» What is expected: Extract the text lines from the data below and copy each one exactly as it appears, in the same order. Leave the pictures out of your answer.

- - - - -

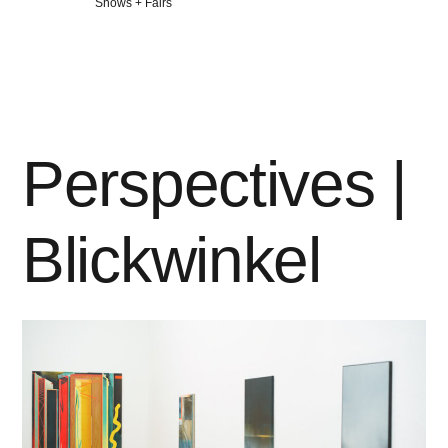
Veröffentlicht
Shows + Fairs
in
Perspectives |
Blickwinkel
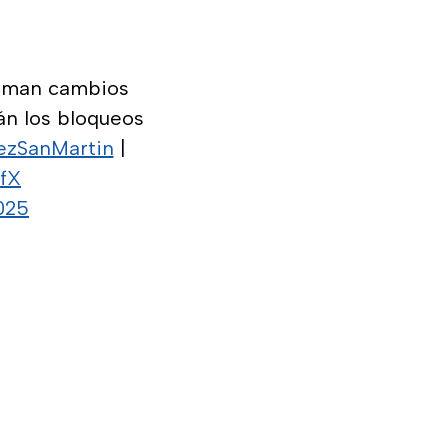
laman cambios
án los bloqueos
zSanMartin
|
wfX
025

- - - - -

» Exercise solution:
Veröffentlicht
Shows + Fairs
in
Perspectives |
Blickwinkel
laman cambios
án los bloqueos
zSanMartin
|
wfX
025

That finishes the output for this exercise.